Early 2016. In a run in early 2016, a review of wgeterr.log revealed that wget spent eight hours spinning its wheels in an attempt to back up a single blog post. The wget batch file (above) did finish, more than 13 hours after starting. The situation with that single blog post was that, for some reason, wget kept going into deeper and deeper subdirectories, each of which seemed to contain more or less the same material as its parent. The process ended at a point nearly 30 subfolders deep. The post itself was only about 300K, but in my wget backup, the entire subdirectory tree pertaining to that single post contained nearly 1,600 files comprising more than 400MB. This process was not prevented by wgetrc because I had set the recursion level to infinite.

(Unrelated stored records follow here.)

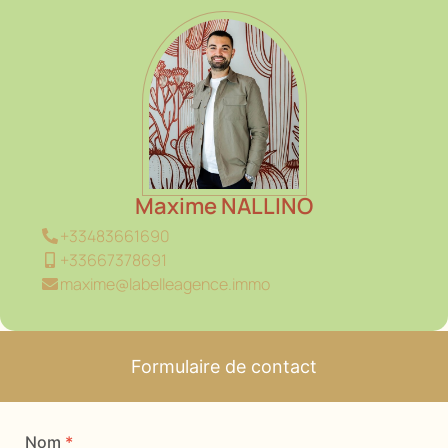
Maxime NALLINO
+33483661690
+33667378691
maxime@labelleagence.immo
Formulaire de contact
Nom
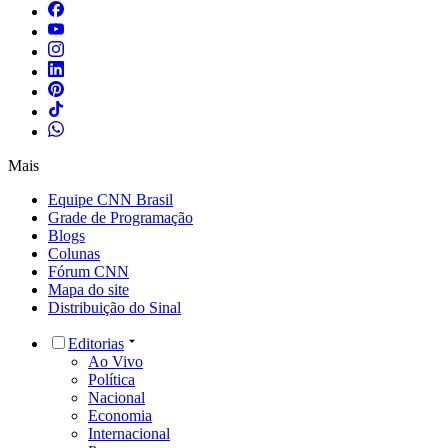
Mais
Equipe CNN Brasil
Grade de Programação
Blogs
Colunas
Fórum CNN
Mapa do site
Distribuição do Sinal
Editorias
Ao Vivo
Política
Nacional
Economia
Internacional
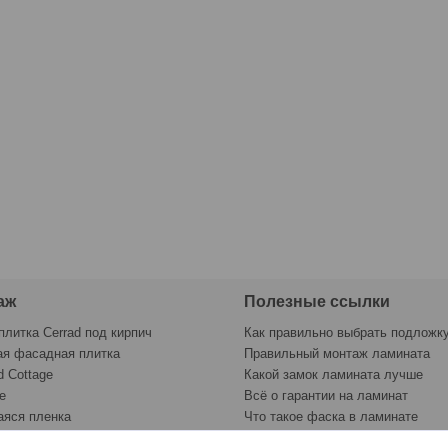
аж
Полезные ссылки
плитка Cerrad под кирпич
Как правильно выбрать подложк
ая фасадная плитка
Правильный монтаж ламината
d Cottage
Какой замок ламината лучше
e
Всё о гарантии на ламинат
яся пленка
Что такое фаска в ламинате
раску
Контрольный лист укладки лами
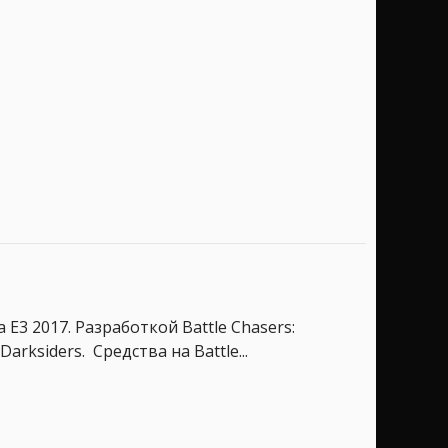
E3 2017. Разработкой Battle Chasers:
rksiders. Средства на Battle...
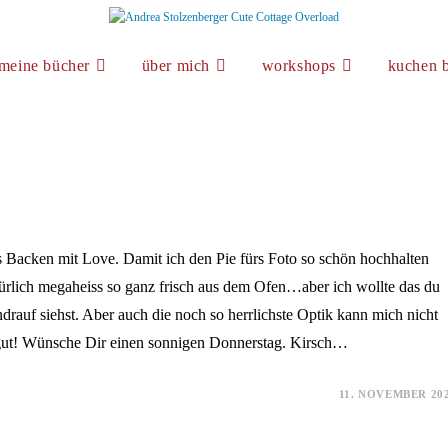
meine bücher
über mich
workshops
kuchen b
us Backen mit Love. Damit ich den Pie fürs Foto so schön hochhalten
ürlich megaheiss so ganz frisch aus dem Ofen…aber ich wollte das du
drauf siehst. Aber auch die noch so herrlichste Optik kann mich nicht
gut! Wünsche Dir einen sonnigen Donnerstag. Kirsch…
11. NOVEMBER 20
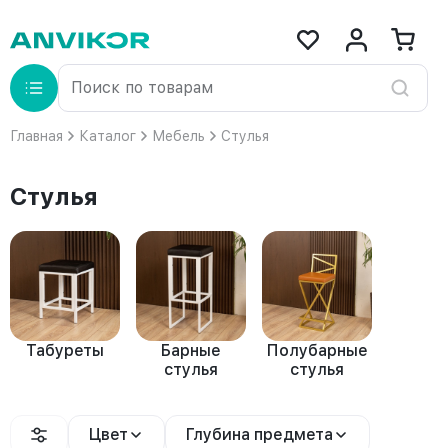
Главная
Каталог
Мебель
Стулья
Стулья
Табуреты
Барные
Полубарные
стулья
стулья
Цвет
Глубина предмета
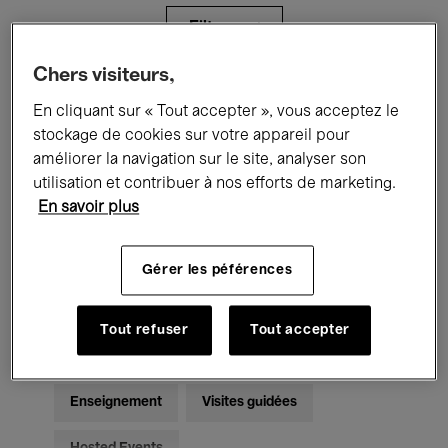
Filtres
Chers visiteurs,
Tous les événements
Concerts
En cliquant sur « Tout accepter », vous acceptez le
stockage de cookies sur votre appareil pour
Expositions
Films
Performances
améliorer la navigation sur le site, analyser son
utilisation et contribuer à nos efforts de marketing.
Rencontres & Débats
Jazz
En savoir plus
Musique classique
Global Music
Gérer les péférences
Musique électronique
Tout refuser
Tout accepter
Pour tous
Kids’ Palace
Enseignement
Visites guidées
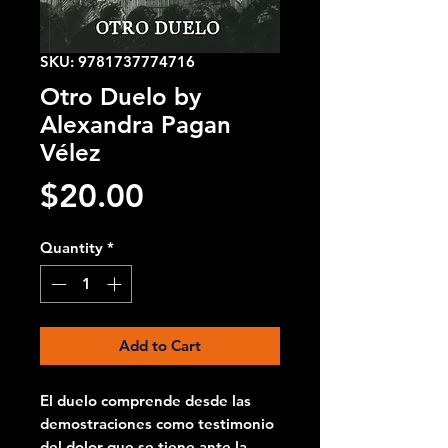
SKU: 9781737774716
Otro Duelo by
Alexandra Pagan
Vélez
Price
$20.00
Quantity
*
Add to Cart
El duelo comprende desde las
demostraciones como testimonio
del dolor que se tiene ante la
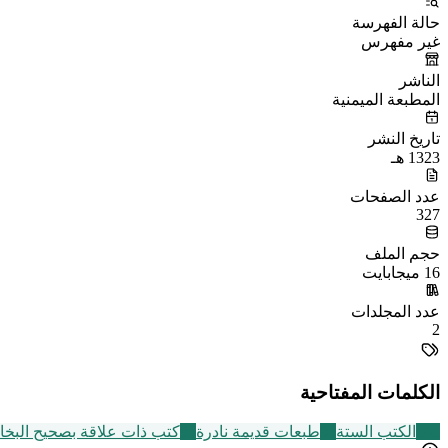
حالة الفهرسة
غير مفهرس
الناشر
المطبعة الميمنية
تاريخ النشر
1323 هـ
عدد الصفحات
327
حجم الملف
16 ميجابايت
عدد المجلدات
2
الكلمات المفتاحية
141
الكتب الستة
95
طبعات قديمة نادرة
95
كتب ذات علاقة بصحيح البخا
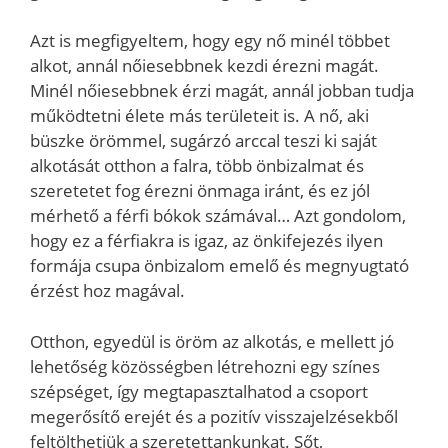
Azt is megfigyeltem, hogy egy nő minél többet
alkot, annál nőiesebbnek kezdi érezni magát.
Minél nőiesebbnek érzi magát, annál jobban tudja
működtetni élete más területeit is. A nő, aki
büszke örömmel, sugárzó arccal teszi ki saját
alkotását otthon a falra, több önbizalmat és
szeretetet fog érezni önmaga iránt, és ez jól
mérhető a férfi bókok számával… Azt gondolom,
hogy ez a férfiakra is igaz, az önkifejezés ilyen
formája csupa önbizalom emelő és megnyugtató
érzést hoz magával.
Otthon, egyedül is öröm az alkotás, e mellett jó
lehetőség közösségben létrehozni egy színes
szépséget, így megtapasztalhatod a csoport
megerősítő erejét és a pozitív visszajelzésekből
feltölthetjük a szeretettankunkat. Sőt,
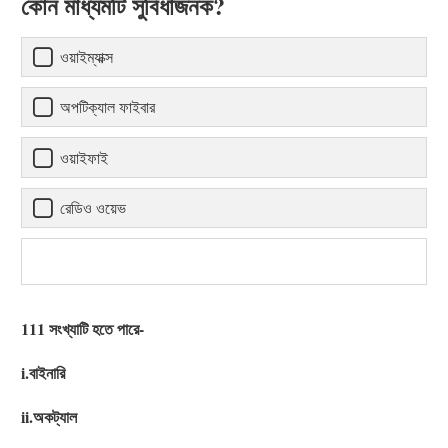
কোন মাধ্যমটি সুবিধাজনক?
ওয়াইম্যাক্স
অপটিক্যাল ফাইবার
ওয়াইফাই
রেডিও ওয়েভ
111 সংখ্যাটি হতে পারে-
i.বাইনারি
ii.অকট্যাল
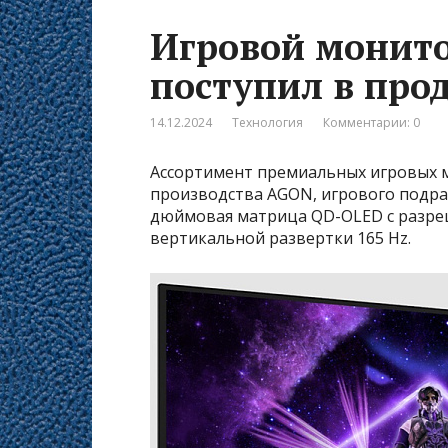
Игровой монит
поступил в про
14.12.2024
Технология
Комментарии: 0
Ассортимент премиальных игровых 
производства AGON, игрового подраз
дюймовая матрица QD-OLED с разреш
вертикальной развертки 165 Hz.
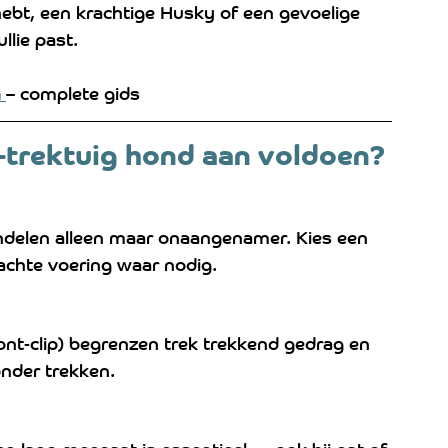
hebt, een krachtige Husky of een gevoelige 
ullie past.
 
– complete gids
-trektuig hond aan voldoen?
andelen alleen maar onaangenamer. Kies een 
chte voering waar nodig.
ont-clip) begrenzen trek trekkend gedrag en 
onder trekken.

To prevent that problem, I tried to figure out how many subdirectory levels would be normal. I used DIR and Excel to count the number of levels throughout the entire wget backup. I sorted the Excel list to exclude the posts that had somehow generated very deep levels of subfolders. There were not many of these. It appeared that my backup was complete if it went down to the level of the first subfolder named “amp.” That was the level at which I found an index.html file containing the complete blog post. That level was five levels below the level of the blog name (e.g., blogname.wordpress.com). Five also happened to be wget’s default maximum recursion level. In my Excel spreadsheet, I looked at a number of folders that were six levels deep. It appeared that, at that level, all were backing up the amp subfolder. Since the index.html file at that level already appeared to contain what I wanted to back up, it appeared the sixth level was superfluous. Therefore, I set reclevel = 5 in wgetrc. I set aside the previous backup and ran wget again. This time, the entire backup finished in just two hours. Instead of 3,039 files comprising 452MB, I had 1,826 files filling 111MB. I was concerned that comments on a post might be stored in a deeper sublevel. But a look at some posts with comments seemed to indicate that the post and the comments were all captured in one index.html file and appeared just as they would appear online.